Assignment →
Using the entries below, write out the line with "ectura tecnológica como soporte de la", the line with "Все коммуникации и благоустройство за счет", and every line in between, exactly as each is written.

(Items from a data source)
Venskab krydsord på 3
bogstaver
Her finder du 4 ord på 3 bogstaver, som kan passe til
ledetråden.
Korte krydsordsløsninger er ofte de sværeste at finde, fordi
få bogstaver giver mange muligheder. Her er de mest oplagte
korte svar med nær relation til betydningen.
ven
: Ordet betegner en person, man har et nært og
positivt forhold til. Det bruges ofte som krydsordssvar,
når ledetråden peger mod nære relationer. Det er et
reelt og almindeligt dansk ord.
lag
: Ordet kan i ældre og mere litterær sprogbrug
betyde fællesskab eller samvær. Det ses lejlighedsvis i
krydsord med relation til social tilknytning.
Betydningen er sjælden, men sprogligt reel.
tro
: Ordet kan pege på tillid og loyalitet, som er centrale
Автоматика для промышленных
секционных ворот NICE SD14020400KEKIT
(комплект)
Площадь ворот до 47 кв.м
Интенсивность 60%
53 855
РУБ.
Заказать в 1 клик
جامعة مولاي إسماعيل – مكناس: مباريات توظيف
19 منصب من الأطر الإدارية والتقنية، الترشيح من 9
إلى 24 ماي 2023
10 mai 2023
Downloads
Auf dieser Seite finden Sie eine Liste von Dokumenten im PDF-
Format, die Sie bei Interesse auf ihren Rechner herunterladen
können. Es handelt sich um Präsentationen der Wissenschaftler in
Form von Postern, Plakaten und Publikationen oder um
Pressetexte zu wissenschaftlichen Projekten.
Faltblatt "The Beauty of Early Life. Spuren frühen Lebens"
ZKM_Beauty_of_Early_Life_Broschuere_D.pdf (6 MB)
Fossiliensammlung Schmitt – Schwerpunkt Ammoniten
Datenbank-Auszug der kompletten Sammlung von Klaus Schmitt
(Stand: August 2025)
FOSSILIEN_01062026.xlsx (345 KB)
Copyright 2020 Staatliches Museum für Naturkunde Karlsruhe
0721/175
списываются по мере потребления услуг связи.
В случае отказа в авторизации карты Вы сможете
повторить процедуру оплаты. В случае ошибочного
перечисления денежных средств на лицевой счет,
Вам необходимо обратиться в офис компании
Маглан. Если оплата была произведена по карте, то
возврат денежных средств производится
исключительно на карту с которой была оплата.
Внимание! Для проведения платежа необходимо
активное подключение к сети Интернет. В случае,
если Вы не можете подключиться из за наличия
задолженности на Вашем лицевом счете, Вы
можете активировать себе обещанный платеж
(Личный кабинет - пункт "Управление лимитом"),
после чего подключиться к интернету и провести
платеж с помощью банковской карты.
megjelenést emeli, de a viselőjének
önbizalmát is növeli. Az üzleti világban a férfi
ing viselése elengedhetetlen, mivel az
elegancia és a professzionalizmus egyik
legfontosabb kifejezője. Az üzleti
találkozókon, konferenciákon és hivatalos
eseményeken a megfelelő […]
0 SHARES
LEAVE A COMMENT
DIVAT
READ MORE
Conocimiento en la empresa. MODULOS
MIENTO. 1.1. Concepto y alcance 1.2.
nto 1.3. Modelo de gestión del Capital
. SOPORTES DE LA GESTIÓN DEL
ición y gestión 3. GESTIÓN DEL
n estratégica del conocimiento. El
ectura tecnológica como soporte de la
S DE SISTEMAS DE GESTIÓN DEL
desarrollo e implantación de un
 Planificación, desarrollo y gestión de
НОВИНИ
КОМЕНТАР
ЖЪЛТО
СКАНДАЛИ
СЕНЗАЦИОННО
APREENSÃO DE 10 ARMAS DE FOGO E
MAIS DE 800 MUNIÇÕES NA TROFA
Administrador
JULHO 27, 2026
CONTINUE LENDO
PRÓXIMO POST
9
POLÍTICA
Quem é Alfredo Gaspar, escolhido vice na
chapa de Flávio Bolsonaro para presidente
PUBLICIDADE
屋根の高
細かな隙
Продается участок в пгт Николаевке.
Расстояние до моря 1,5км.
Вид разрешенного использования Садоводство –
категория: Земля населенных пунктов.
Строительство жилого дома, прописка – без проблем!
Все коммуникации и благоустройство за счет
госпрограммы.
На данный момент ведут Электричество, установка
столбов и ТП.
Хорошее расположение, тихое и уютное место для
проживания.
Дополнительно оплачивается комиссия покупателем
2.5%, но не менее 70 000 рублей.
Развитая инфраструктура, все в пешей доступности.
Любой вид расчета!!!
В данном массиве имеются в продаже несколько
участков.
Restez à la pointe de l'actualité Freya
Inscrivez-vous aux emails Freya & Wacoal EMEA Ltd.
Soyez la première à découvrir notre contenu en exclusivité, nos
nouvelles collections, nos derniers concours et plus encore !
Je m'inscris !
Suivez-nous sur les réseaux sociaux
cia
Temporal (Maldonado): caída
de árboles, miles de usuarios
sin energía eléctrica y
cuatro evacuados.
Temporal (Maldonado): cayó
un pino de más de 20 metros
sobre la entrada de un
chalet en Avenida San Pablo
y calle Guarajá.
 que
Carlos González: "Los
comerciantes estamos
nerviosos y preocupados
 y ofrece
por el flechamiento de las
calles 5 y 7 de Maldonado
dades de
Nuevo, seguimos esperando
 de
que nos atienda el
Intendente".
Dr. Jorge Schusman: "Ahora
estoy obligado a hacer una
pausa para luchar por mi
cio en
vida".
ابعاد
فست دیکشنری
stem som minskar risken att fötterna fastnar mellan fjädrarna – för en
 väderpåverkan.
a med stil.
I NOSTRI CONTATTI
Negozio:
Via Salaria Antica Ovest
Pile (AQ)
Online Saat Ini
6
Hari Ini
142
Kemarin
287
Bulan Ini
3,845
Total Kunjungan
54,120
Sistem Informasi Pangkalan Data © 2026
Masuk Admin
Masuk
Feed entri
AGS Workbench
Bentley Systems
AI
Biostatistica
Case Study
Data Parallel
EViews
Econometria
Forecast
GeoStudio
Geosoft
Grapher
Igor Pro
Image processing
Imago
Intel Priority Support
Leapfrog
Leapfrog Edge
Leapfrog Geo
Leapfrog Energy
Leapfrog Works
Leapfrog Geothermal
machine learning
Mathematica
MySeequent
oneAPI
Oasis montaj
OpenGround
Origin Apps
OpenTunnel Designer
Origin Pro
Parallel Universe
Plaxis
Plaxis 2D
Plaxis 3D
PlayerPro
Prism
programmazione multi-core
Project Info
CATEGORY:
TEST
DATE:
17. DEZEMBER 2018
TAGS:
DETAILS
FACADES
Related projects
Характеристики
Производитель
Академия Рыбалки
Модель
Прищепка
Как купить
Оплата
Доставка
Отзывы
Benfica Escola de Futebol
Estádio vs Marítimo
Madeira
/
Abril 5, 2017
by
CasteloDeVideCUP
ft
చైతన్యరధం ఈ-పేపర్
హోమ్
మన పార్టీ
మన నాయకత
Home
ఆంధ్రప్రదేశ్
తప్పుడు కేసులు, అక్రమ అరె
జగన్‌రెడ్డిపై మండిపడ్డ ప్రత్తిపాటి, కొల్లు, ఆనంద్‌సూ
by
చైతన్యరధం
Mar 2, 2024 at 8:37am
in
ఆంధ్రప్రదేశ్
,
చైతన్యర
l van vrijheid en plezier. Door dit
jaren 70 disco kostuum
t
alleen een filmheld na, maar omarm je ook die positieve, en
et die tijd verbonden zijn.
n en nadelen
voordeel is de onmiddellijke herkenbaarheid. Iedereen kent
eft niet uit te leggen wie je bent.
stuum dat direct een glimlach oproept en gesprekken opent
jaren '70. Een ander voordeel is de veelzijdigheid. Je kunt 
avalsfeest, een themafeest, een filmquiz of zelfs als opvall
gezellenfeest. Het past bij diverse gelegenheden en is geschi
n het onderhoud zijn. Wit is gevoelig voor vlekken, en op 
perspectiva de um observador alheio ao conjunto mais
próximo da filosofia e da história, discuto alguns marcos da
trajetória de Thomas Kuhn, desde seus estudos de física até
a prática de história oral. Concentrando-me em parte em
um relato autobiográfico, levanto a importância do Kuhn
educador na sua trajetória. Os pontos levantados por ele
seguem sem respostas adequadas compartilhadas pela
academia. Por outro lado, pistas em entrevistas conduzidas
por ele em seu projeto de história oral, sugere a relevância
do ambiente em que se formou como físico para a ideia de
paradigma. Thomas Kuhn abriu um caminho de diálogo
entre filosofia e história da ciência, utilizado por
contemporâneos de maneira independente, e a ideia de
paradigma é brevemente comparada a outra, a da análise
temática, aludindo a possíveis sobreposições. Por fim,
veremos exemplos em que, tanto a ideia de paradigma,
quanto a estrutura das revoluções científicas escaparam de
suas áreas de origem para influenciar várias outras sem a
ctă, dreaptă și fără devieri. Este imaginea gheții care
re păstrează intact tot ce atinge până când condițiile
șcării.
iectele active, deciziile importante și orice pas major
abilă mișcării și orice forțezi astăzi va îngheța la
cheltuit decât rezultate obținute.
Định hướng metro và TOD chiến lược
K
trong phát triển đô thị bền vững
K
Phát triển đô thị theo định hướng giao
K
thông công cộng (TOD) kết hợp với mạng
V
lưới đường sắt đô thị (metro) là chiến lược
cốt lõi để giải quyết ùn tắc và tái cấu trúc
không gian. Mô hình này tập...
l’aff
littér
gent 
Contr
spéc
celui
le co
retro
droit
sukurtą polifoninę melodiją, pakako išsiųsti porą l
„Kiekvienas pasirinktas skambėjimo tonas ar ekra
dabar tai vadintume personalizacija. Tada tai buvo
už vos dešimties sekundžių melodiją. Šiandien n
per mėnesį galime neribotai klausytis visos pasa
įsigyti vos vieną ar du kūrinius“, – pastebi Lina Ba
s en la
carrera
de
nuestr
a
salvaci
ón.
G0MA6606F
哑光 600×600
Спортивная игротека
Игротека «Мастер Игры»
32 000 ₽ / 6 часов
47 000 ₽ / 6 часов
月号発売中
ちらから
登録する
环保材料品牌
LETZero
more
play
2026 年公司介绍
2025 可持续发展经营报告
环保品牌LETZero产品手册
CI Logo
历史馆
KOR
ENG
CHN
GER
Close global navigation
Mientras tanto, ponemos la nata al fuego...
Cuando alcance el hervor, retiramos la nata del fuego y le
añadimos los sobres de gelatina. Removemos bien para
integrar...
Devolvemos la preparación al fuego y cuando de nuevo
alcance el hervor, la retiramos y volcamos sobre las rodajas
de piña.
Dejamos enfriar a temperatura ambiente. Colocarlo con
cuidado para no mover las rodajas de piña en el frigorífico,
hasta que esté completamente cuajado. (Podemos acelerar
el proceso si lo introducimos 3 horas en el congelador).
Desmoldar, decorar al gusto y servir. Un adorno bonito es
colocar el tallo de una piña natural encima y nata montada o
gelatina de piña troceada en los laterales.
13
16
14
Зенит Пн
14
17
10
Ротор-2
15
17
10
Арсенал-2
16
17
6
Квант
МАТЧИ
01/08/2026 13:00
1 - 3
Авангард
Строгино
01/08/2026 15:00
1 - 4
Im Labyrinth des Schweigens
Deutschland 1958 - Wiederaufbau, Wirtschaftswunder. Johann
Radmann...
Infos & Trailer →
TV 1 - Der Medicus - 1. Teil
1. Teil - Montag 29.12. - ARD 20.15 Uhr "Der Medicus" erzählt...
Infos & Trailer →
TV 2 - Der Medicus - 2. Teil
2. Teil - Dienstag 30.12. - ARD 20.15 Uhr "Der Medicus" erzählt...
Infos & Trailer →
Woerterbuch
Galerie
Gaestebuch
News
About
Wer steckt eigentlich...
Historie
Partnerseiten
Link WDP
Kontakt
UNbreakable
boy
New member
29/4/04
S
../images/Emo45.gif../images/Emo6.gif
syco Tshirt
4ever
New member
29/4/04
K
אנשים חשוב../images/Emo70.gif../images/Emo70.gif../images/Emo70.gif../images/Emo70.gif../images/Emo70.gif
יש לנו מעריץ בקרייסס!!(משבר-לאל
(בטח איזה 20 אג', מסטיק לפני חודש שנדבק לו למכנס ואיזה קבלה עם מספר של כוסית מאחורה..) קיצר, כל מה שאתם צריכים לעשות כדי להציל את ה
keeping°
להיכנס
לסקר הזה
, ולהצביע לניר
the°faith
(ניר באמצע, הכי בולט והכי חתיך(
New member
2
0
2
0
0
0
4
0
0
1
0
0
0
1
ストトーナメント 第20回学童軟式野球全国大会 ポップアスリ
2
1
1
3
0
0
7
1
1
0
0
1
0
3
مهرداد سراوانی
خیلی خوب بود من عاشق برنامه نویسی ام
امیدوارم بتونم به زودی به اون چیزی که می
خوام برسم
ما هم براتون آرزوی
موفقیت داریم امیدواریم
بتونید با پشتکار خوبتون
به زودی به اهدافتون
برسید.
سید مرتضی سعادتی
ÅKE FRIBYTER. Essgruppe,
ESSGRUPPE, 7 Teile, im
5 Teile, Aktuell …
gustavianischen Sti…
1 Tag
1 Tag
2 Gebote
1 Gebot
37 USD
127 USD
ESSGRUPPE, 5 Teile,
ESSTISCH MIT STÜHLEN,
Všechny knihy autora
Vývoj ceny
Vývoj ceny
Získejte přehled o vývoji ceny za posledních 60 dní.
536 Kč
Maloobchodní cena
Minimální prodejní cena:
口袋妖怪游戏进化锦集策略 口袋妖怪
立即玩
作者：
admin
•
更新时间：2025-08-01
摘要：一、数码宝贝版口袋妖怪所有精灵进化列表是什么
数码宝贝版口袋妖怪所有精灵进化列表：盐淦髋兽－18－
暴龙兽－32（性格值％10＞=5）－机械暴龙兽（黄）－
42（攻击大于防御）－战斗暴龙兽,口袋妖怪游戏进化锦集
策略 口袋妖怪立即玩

Exercise result →
ectura tecnológica como soporte de la
S DE SISTEMAS DE GESTIÓN DEL
desarrollo e implantación de un
 Planificación, desarrollo y gestión de
НОВИНИ
КОМЕНТАР
ЖЪЛТО
СКАНДАЛИ
СЕНЗАЦИОННО
APREENSÃO DE 10 ARMAS DE FOGO E
MAIS DE 800 MUNIÇÕES NA TROFA
Administrador
JULHO 27, 2026
CONTINUE LENDO
PRÓXIMO POST
9
POLÍTICA
Quem é Alfredo Gaspar, escolhido vice na
chapa de Flávio Bolsonaro para presidente
PUBLICIDADE
屋根の高
細かな隙
Продается участок в пгт Николаевке.
Расстояние до моря 1,5км.
Вид разрешенного использования Садоводство –
категория: Земля населенных пунктов.
Строительство жилого дома, прописка – без проблем!
Все коммуникации и благоустройство за счет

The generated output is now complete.